DDC - permissions problem

Hi,

We’re using DDC to speed up load times for project files shared by projects used by multiple artists. The files are stored on an NFS server. After an artist opens the scene for the first time (and therefor triggers the caching) it is stored correctly, however when other artists open the scene afterwards (and in theory should read from the caching) we get permission issues. Example error message:

LogDerivedDataCache: Warning: FFileSystemDerivedDataBackend: Could not write temp file /jobs/KVA/cache_seq/unreal/DDC/9/0/1/temp.6B57DF628A794495979C568FDA50F471! Error: 0 (errno=13 (Permission denied))

The permissions on the directories are world read,write,execute, i.e., drwxrwxrwx. Any ideas why this might be happening?

Any help much appreciated!

Cam

When this happens, try writing the file manually at the same location as a test and see if you run into the same perm issue. Also maybe examine NFS logs for more info about the denial.

We’ve tried this and the clients showing this issue can write files to these locations. Our NFS server isn’t logging denials (due to the volume of traffic on the server). A bit of speculation: does UE fully support POSIX permissions? Just wondering if it might be expecting ACL based permissions (which are disabled on our NFS server)

UE uses POSIX file API on Linux when writing files, and doesn’t really expect much of the permissions. However, having taken look at the code (https://github.com/EpicGames/UnrealEngine/blob/4.25/Engine/Source/Runtime/Core/Private/Unix/UnixPlatformFile.cpp#L930), there are other failure points in the file opening process that could have resulted in the permissions error.

A particular suspect is the flock() call that Unreal does to imitate exclusive open mode from Windows (this is because sometimes multiple instances of UE will attempt to open the same file for writing, expecting to fail if the file is already being written to - log files being the prime example of such behavior: each UE instance tries to open the same name.log, then name_2.log, then name_3.log and so on - without the exclusive file access they would all be writing to name.log file without any synchronization). flock() may be unsupported over NFS and it may be that call that is causing EPERM.

You can test the above conjecture and if true, you can try commenting out flock() call to get it to work over NFS. DDC backend first writes to a temporary file, then it attempts to move it to the proper destination. A temporary file has a random GUID in its name, so hopefully for the DDC use case, even without the exclusive write access, two Unreal instances are very unlikely to cause DDC corruption by writing to the same temporary file. Your local log files though will be messed up if you start more than one Unreal instance…

Hi,

Thanks for the answer. flock() does support remote locking over nfs (man 2 flock, man 5 nfs) since kernel 2.6.37 by default (local locks have to be specified as a mount option). Assuming a scenario where a client wanted to modify a file, I assume the writes are made to the cache directly (since there is no single source filesystem this is caching), and as you describe, the file is written first as a temporary file, then moved to the original file name. However, I would have expected the error to not be that it couldn’t write the temp file (as these are very likely to be unique with a random GUID in the name, but rather in trying to overwrite the original file, which would have the lock on it.

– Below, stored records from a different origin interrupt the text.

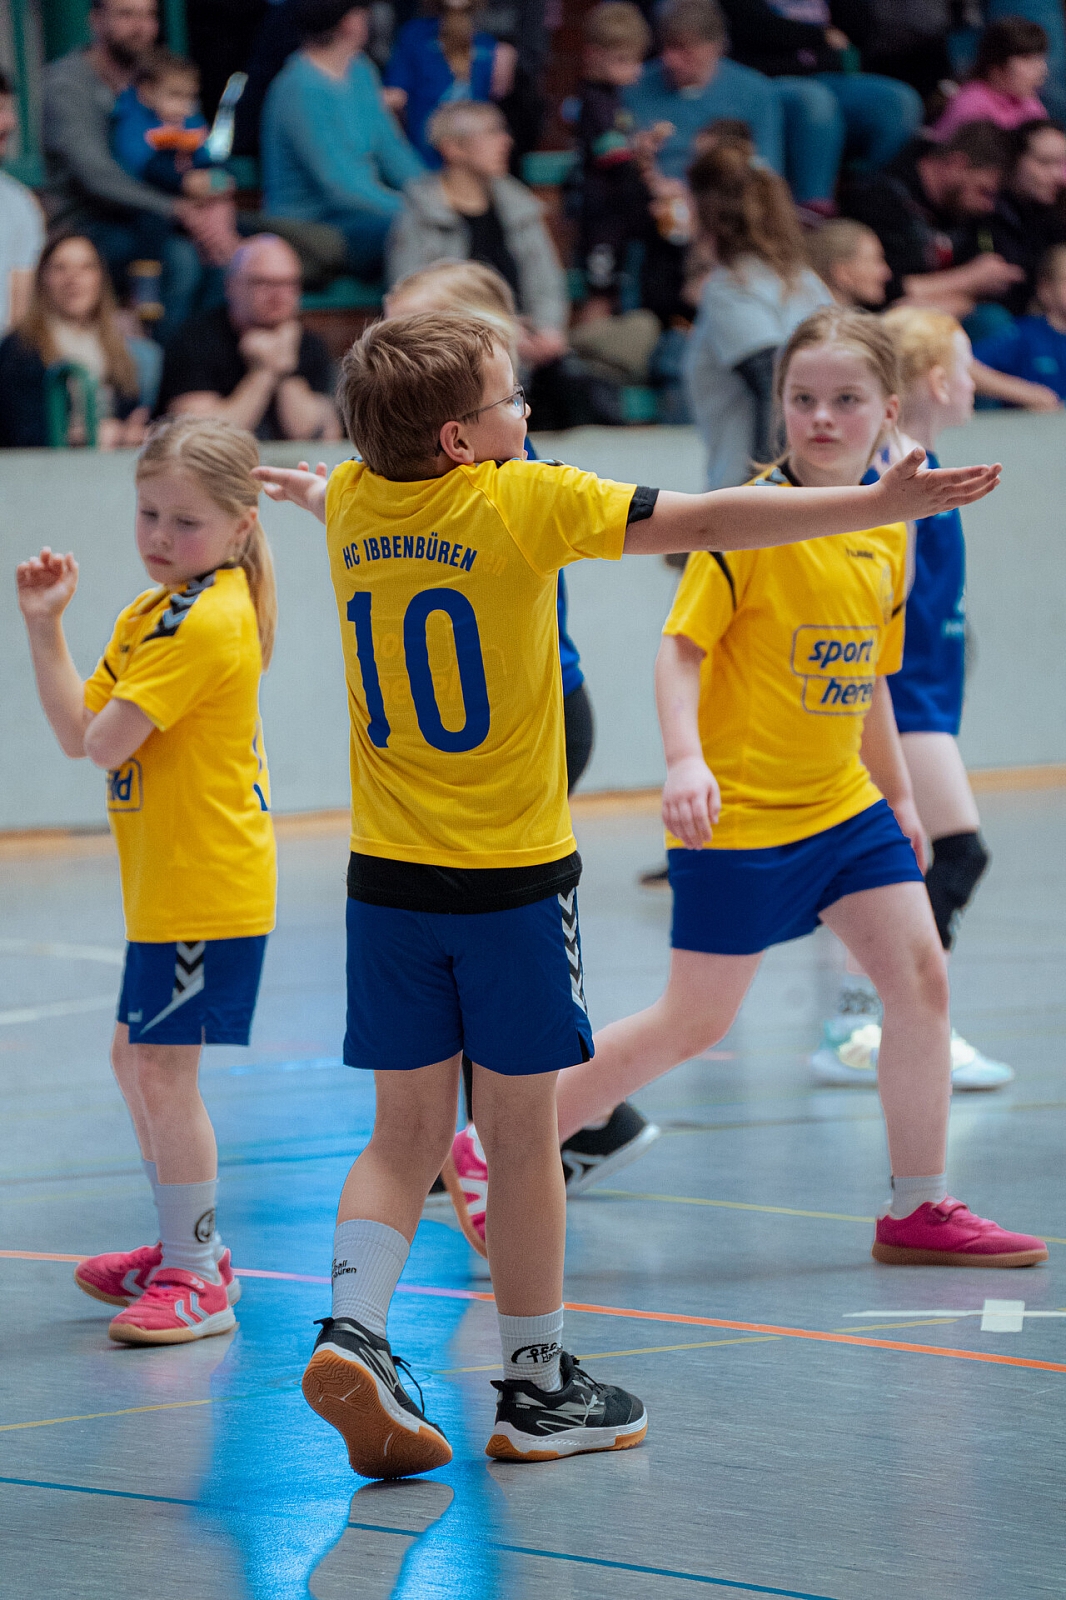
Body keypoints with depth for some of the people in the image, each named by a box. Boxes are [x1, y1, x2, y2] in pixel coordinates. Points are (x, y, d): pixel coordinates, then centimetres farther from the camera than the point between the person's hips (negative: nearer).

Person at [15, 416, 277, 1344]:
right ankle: (187, 1246, 32)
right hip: (164, 885, 10)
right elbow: (77, 733, 11)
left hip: (206, 887, -10)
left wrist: (105, 723, 0)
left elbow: (104, 743, -22)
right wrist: (46, 626, 4)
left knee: (163, 1067, -9)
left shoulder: (206, 620, -19)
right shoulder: (149, 614, 13)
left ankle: (195, 1280, -3)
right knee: (136, 1058, 19)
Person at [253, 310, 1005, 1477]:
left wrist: (302, 492, 54)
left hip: (388, 880, 5)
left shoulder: (350, 500, 3)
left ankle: (352, 1327, -10)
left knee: (406, 1132, 10)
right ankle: (536, 1390, 15)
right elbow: (706, 523, -17)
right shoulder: (524, 501, -14)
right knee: (518, 1135, 5)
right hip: (512, 877, -5)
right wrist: (879, 505, -15)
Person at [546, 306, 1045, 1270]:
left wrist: (899, 795, 21)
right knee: (694, 1023, -2)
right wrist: (685, 760, -30)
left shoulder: (887, 534, 7)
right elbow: (681, 646, -17)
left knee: (921, 975, -2)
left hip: (841, 803, 7)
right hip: (738, 812, -7)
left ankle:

I’ll take a look at the source code when I get a chance (should have probably done that first really…).

Thanks,

Cam

I should also mention that this error comes from other users trying to read the files, which shouldn’t place an exclusive lock on.

The locking happens on a much lower level than DDC and it is not needed for the DDC. Any time Unreal opens a file for writing, it is flock()ed… So it’s the temp file that will be locked. If flock() doesn’t return the EPERM then I’m not sure what else would - you’d need to debug locally… the error you quoted comes from writing a file, and there are three libc functions involved: open(), flock() and ftruncate().

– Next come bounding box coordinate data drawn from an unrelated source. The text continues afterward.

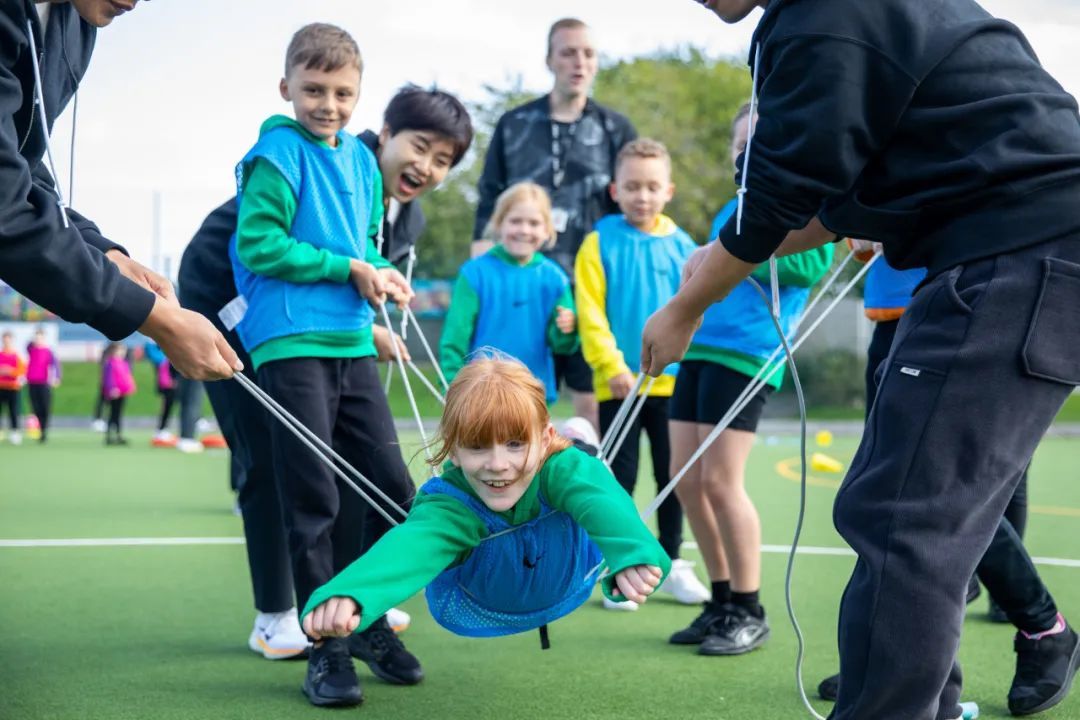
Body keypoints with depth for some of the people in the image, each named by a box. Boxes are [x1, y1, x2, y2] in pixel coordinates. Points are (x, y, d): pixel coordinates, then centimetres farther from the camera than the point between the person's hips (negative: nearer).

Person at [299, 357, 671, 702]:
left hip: (569, 585, 2)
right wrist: (347, 594, -91)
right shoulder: (449, 506, -46)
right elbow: (409, 547, -67)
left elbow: (602, 501, -67)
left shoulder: (560, 467, -45)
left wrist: (632, 554, -92)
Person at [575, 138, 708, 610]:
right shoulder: (600, 243, -4)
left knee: (672, 475, 10)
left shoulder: (682, 246, 3)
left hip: (673, 381, 3)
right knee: (619, 477, 3)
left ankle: (671, 563, 24)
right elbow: (591, 312, -9)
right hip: (619, 383, -2)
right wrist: (612, 365, -17)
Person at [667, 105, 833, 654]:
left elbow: (813, 263, -17)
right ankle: (722, 602, 17)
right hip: (698, 347, 8)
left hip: (746, 351, -8)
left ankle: (749, 613, 2)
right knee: (686, 481, 5)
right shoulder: (732, 210, 21)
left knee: (720, 482, -11)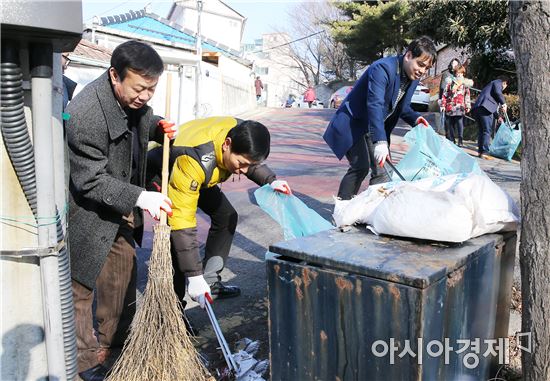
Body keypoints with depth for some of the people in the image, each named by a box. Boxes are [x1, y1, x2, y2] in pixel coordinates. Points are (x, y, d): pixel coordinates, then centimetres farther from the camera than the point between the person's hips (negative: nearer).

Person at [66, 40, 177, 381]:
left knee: (123, 282, 17)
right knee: (80, 286, 5)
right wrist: (139, 197, -31)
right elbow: (90, 182, -26)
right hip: (87, 212, -8)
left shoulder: (134, 97, -6)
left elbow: (144, 120, 18)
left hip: (122, 207, 8)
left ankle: (113, 347, 36)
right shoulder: (85, 114, -31)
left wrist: (160, 127, -4)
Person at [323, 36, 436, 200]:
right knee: (361, 167, -18)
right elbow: (374, 105, -35)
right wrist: (380, 142, -44)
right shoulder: (382, 68, -25)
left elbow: (402, 107, 13)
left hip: (374, 126, 9)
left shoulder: (413, 77, 2)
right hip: (353, 124, -8)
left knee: (382, 170, 2)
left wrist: (415, 118, -11)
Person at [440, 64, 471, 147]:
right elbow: (445, 94, 8)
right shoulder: (450, 82, 10)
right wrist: (443, 105, 2)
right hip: (450, 107, 1)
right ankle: (451, 140, 15)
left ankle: (460, 141, -9)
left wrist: (467, 106, 4)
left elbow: (467, 95, 10)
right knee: (451, 124, 6)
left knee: (460, 124, -11)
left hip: (460, 107, -1)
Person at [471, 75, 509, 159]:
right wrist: (503, 103, -1)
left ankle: (480, 151, 10)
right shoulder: (498, 83, 11)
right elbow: (497, 92, -10)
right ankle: (484, 152, -14)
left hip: (476, 107, 9)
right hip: (486, 108, -9)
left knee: (481, 130, 12)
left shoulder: (490, 84, 38)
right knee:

I should also mention that this error comes from other users trying to read the files, which shouldn’t place an exclusive lock on.

The log message you quoted in the question is in PutCachedData(), i.e. a write operation to DDC. Also the failing function attempts to save to a (temporary) file. This doesn’t agree with the that latest statement about the problem happening when users try to read files. I.e. the artist may be expecting the DDC files to be only read, but there’s definitely something missing in the cache that makes the artists’ machine generate new DD and (attempt to) put it into the cache (which fails).

Thanks for the reply. Sorry, yes of course it is a write operation, not sure what I was thinking at the time. I’ll look at testing without flock and see what happens.